**Extracted data entries**
==============================
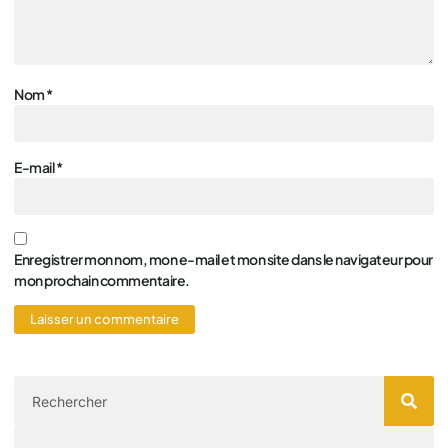
Nom
*
E-mail
*
Enregistrer mon nom, mon e-mail et mon site dans le navigateur pour
mon prochain commentaire.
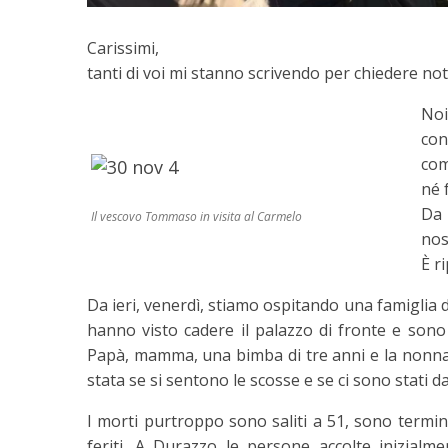
Carissimi,
tanti di voi mi stanno scrivendo per chiedere noti
No
con
com
né f
Da 
Il vescovo Tommaso in visita al Carmelo
nos
È r
Da ieri, venerdì, stiamo ospitando una famiglia 
hanno visto cadere il palazzo di fronte e sono
Papà, mamma, una bimba di tre anni e la nonna.
stata se si sentono le scosse e se ci sono stati da
I morti purtroppo sono saliti a 51, sono terminat
feriti. A Durazzo le persone accolte inizialm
==============================
**Work order**
Show each line of the rows above that contains the string "mail". The match is case-sensitive.

**The answer**
E-mail
Enregistrer mon nom, mon e-mail et mon site dans le navigateur pour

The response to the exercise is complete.